When the beating in the Hollander is considered finished its contents are dumped through a large valve in the bottom of the tub into a tank or chest fitted with an agitator, and often known as the jordan chest because the stock next passes to the jordan. Dumping a beater requires care and system. Some water is necessary to enable the stock to flow out readily, but the amount used should not vary too much because the consistency of the stock going to the jordans should be practically constant in order to enable it to do uniform work. From the jordan chest the stock passes through the jordan to another chest which supplies the paper machine, and hence is called the machine chest. The placing of a second jordan (or other refiner) between the machine chest and a paper machine makes it possible to change the character of a paper more quickly than is possible if stock is accumulated in the machine chest before the effect of beating can be tested on the paper machine.

Beaters of the Hollander type require much floor space and their power consumption is high—much the greater part of the power being used to circulate the stock, rather than in useful beating. Some beaters can handle stock at 8 per cent concentration, but most are operated at 5 to 6 per cent. The control of the beating action is not too good and the action of the roll can change with the wearing away of the knives of the roll and of the bedplate. These shortcomings, and the desire for continuous, rather than batch operations, led to the development of the Kingsland refiner in 1856, the jordan in 1858, and since then a considerable number of others, which work on similar principles, but with different mechanical devices. Most of these devices consist in principle of two discs, one or both of which revolve, and between which the fibers pass from the center of the discs to the periphery. The inner faces of the discs are lined with bars or grinding surfaces of various kinds according to the character of the stock and the purpose for which it is to be used. The distance between the discs influences the capacity of the refiner, as well as the degree of beating of the stock, and it can be controlled accurately by proper mechanical devices.

The jordan, which has been widely used for a long time, consists of a conical plug, covered with longitudinal knives, which fits into a conical shell similarly lined with knives. A means of moving the plug in or out with respect to the shell enables the distance between the knives of the plug and those of the shell to be accurately adjusted so that the treatment of the stock can be varied from a light brushing action to one of sharp cutting. This permits considerable variation in the quality of paper made. The stock enters at an opening in the small end of the shell, passes spirally around the rapidly revolving plug, and is discharged at the large end by the centrifugal action of the plug. Originally the jordan supplemented the beater and was supposed to give the finishing touches to the stock and to even out inequalities in the stock from different beaters. Its function was much more important when beating long fibers, such as cotton, linen and hemp, than it is on chemical woodpulps. Today some mills have completely eliminated beaters and depend entirely on jordans or other refiners for their stock preparation (fiber treatment). This is true of such widely different papers as kraft wrappings and glassine paper. Other mills, notably those making newsprint, have done away with beating entirely and meter both the groundwood and sulfite directly to the paper machine.

### What you will do
(1) In the passage on paper stock preparation, rewrite the paragraph beginning "Beaters of the Hollander type" as a concise bulleted list that keeps its main facts.
(2) According to the passage on paper stock preparation, why should the amount of water used when dumping a beater not vary much? Answer in one or two sentences.
(3) Continue the passage on paper stock preparation from where it stops.

(Page images and extracted text)
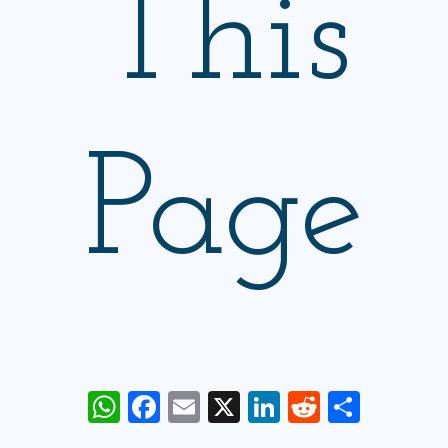
This
Page
WhatsApp
Facebook
Email
X
LinkedIn
Reddit
Share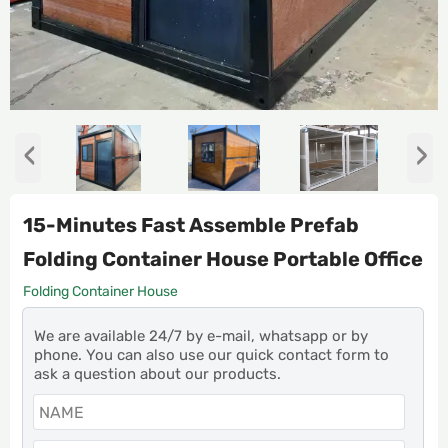
‹
›
15-Minutes Fast Assemble Prefab
Folding Container House Portable Office
Folding Container House
We are available 24/7 by e-mail, whatsapp or by
phone. You can also use our quick contact form to
ask a question about our products.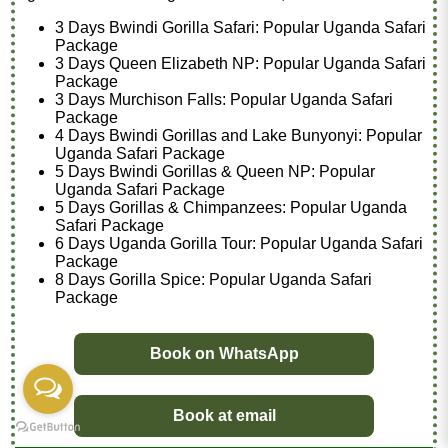
3 Days Bwindi Gorilla Safari: Popular Uganda Safari
Package
3 Days Queen Elizabeth NP: Popular Uganda Safari
Package
3 Days Murchison Falls: Popular Uganda Safari
Package
4 Days Bwindi Gorillas and Lake Bunyonyi: Popular
Uganda Safari Package
5 Days Bwindi Gorillas & Queen NP: Popular
Uganda Safari Package
5 Days Gorillas & Chimpanzees: Popular Uganda
Safari Package
6 Days Uganda Gorilla Tour: Popular Uganda Safari
Package
8 Days Gorilla Spice: Popular Uganda Safari
Package
Book on WhatsApp
Book at email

### Answers to the problems
(1)
- Hollander beaters take up much floor space and use a lot of power, most of it spent circulating the stock rather than beating it.
- A few can handle stock at 8 percent concentration, but most run at 5 to 6 percent.
- Control of beating is poor, and the roll's action changes as the knives of the roll and bedplate wear.
- These drawbacks and the wish for continuous rather than batch operation led to the Kingsland refiner (1856), the jordan (1858), and many later refiners built on similar principles with different mechanisms.
- Most such refiners use two discs, one or both revolving, with fibers passing from the center to the periphery.
- The inner disc faces carry bars or grinding surfaces chosen to suit the stock and its intended use.
- The gap between the discs affects both capacity and degree of beating, and suitable mechanical devices can control it accurately.

(2) The consistency of the stock going to the jordans should be practically constant so that the jordans can do uniform work. Some water is needed for the stock to flow out readily, but varying the amount would alter that consistency.

(3)
Jordans and refiners require that the stock be supplied to them in slush form and preferably at a constant fiber concentration. The jordan can handle stock of 2 to 4 per cent concentration, but 3 to 3.5 per cent is the usual practice. Hollanders and other beaters of similar construction can be partially filled with water and then dry sheet or roll fiber can be fed in until the desired concentration is reached, though this is not considered to be the best practice.

In spite of all the developments which have been made in beaters and refiners, and all the study which has been given to the subject, there is still no sound, basic knowledge which will enable a mill to select the best equipment for any given type of paper. Probably there is no "best beater," at least so far as its effect on the paper is concerned, and an equally good sheet can be made from stock prepared in any good beater if it is properly handled. There is still much argument as to whether tub beaters are necessary and whether all the work cannot be done better in jordans or other refiners. This unfortunate and confusing state of knowledge is due to the impossibility of assembling and comparing large scale units of the different beaters which can then be used in preparing different fibers for a variety of types of paper.

The changes which take place in fibers during beating profoundly affect the character of the paper which can be made from them. Some of the changes can be seen when the fibers are examined under a microscope, but in many instances there is a marked change in the papermaking properties with no commensurate visible change. In general it may be said that the outer surface of a fiber consists of a network of fibrils, while the inner, secondary wall has parallel bundles of fibrils of the same general dimensions. Beating tends to remove that portion of the outer surface which remains after the processes of cooking, bleaching and purification. As beating proceeds further, the inner wall of the fiber starts to swell and disintegrate. Beating for most grades of paper involves only the first of the process, but for glassine papers it goes nearly to completion.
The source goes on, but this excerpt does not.